Contando 15 anos de êxitos e de grande popularidade junto de um público variado, o concerto teve o condão duplo de apresentar o novo álbum e de recuperar os temas que têm marcado um percurso de grande solidez e versatilidade, desde os estúdios de Alvalade e em bom português. Por um lado, cumpriu absolutamente o objetivo de partilhar a novidade deste álbum, pautado por um certo misticismo nostálgico de quem se dispõe a subir à montanha para cantar as dores e os amores da vida (“Subida Infinita”, #10). Por outro lado, foi fascinante presenciar um espetáculo de tal forma harmonioso que conseguiu incluir temas dos já quatro álbuns da banda, com influências tão díspares que, pela escuta, se podem tentar adivinhar: Arctic Monkeys, Samba ou, quem sabe, os coros dos Beach Boys. Destaco o potencial criativo dos músicos posto em evidência no tema “Santa Ana”, do primeiro álbum da banda (Gazela, 2011). Sustentados pela linha simples do baixo de Domingos – comodamente sentado a contemplar o génio dos companheiros – deram azo à sua mestria instrumental, sem tempo e sem freio: Salvador, espírito batuqueiro indomável por momentos liberto das restrições rítmicas; e Manuel, o polivalente do groove que deixa em aberto a dúvida sobre o seu ofício – se toca enquanto dança ou se dança enquanto toca.
Mesmo que não tivesse sido pedida pelo baixista da banda, cuja imagem de marca é o aceno sorridente e cordial de palheta de mão, a “maior ovação da noite” teria de ser para o protagonista ausente: Francisco Ferrari, o ex-teclista que ainda contribui para o álbum “Subida Infinita”, mas que entretanto abandonou o conjunto.

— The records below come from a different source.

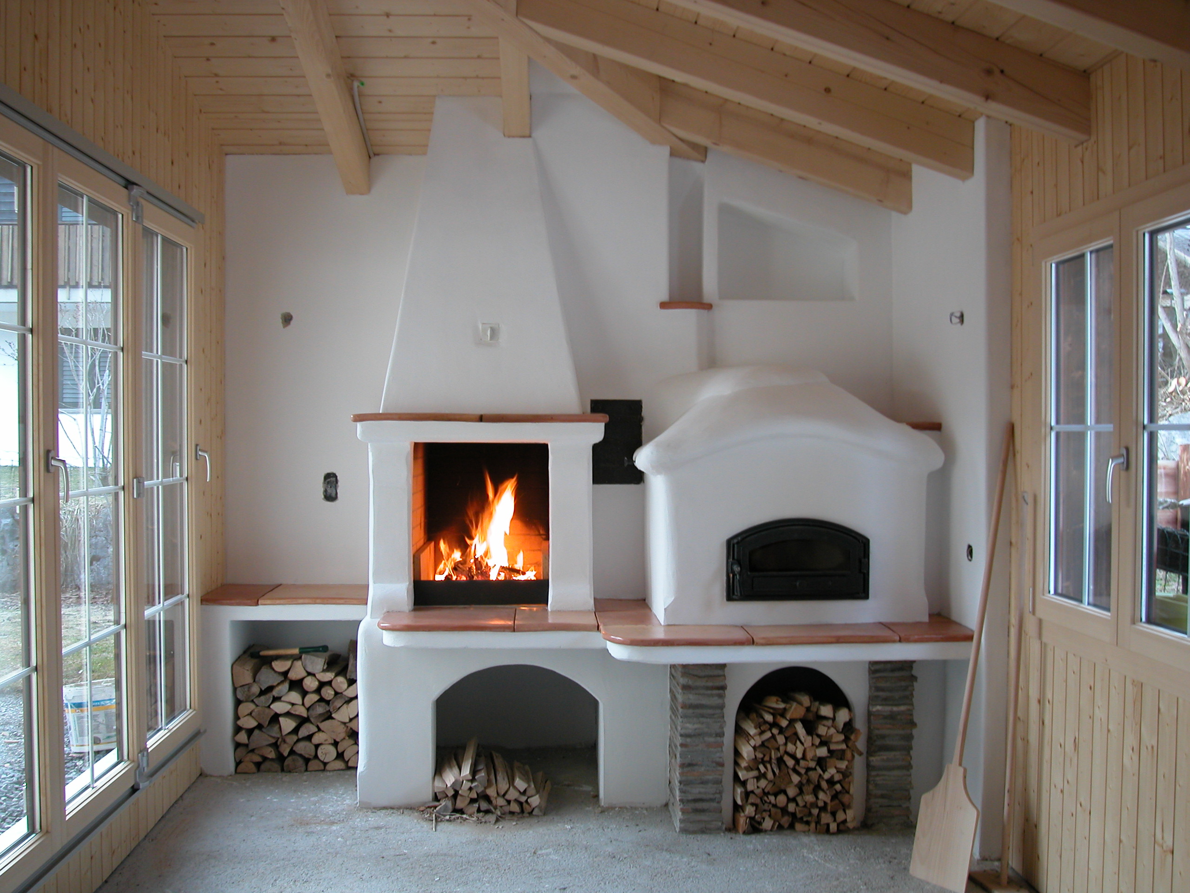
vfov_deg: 42.9
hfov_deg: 55.4
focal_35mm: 33
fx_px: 1134
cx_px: 595
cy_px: 446
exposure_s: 1/19
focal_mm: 8.3
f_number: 2.9
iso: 100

A comoção da partida do “totem, coluna e epicentro do furacão” harmónico da banda, como confessou Tim Bernardes no Rock in Rio 2019 no Brasil, mais do que explicada, foi interpretada em “Nuvem Negra”, #9, cujos últimos versos ficaram a ecoar naquela noite de primavera: “É p’ra melhor se mal aqui tu estavas / Não há melhor razão p’ra querer partir / Vais à procura do que mais amavas / Mas ficas perto, não nos vamos despedir”.
E, por falar no impacto que as amizades têm na nossa vida, como não referir a relação da banda com Tim Bernardes, o “cantautor” paulista que, a solo ou integrado na banda irmã brasileira “O Terno”, vai acompanhando o caminho (a Subida) dos seus amigos portugueses? Tendo gravado a balada “Cantiga Infinita”, #8, a meias com Tomás Wallenstein, abriu assim caminho para que o vocalista dissertasse livremente sobre a amizade, o dom mais precioso que há na vida, “que nos acompanha até à morte” e que, sugeriu ele, perdurará depois dela, infinitamente.
Com o tempo bem contado, até no que aos encores diz respeito, ainda houve tempo para um duo sublime que deu o balanço para s despedidas, entre as teclas de Marôco e os sopros de Biu, elaborando sobre um tema jazzístico familiar aos ouvidos da sala (era tal a cadência da mudança entre saxofone, clarinete e flauta transversal ao longo do concerto, que não posso precisar qual dos instrumentos interpretou Fernão Biu naquele momento caído do Céu).
O que é certo é que a última etapa daquela “Subida Infinita” se deu em tons primaveris, entre os movimentos próprios do amor: a paixão e o permanecer. Primeiro, “Lentamente” (A Invenção do Dia Claro, 2019) trouxe-nos a novidade que só o primeiro amor pode dar: “Nesta primavera trouxeste o calor / (…) Sempre tão sincera, meu amor / Que tanto me dás e pouco pedes pr’a ti”. Por fim, esse olhar quiçá inocente foi complementado pela maturidade de um outono que teima em querer chegar, mas que só no permanecer em verdadeira amizade poderá ser atravessado: “Amanhã / Morre a primavera sem ninguém notar / (…) Vim perguntar / Porque é que a pica não voltou? / Anda muito mais difícil / Do que quando isto arrancou / Longa é a subida e não vai dar / Com cada um pra seu lado” (“Nunca nada muda”, #4).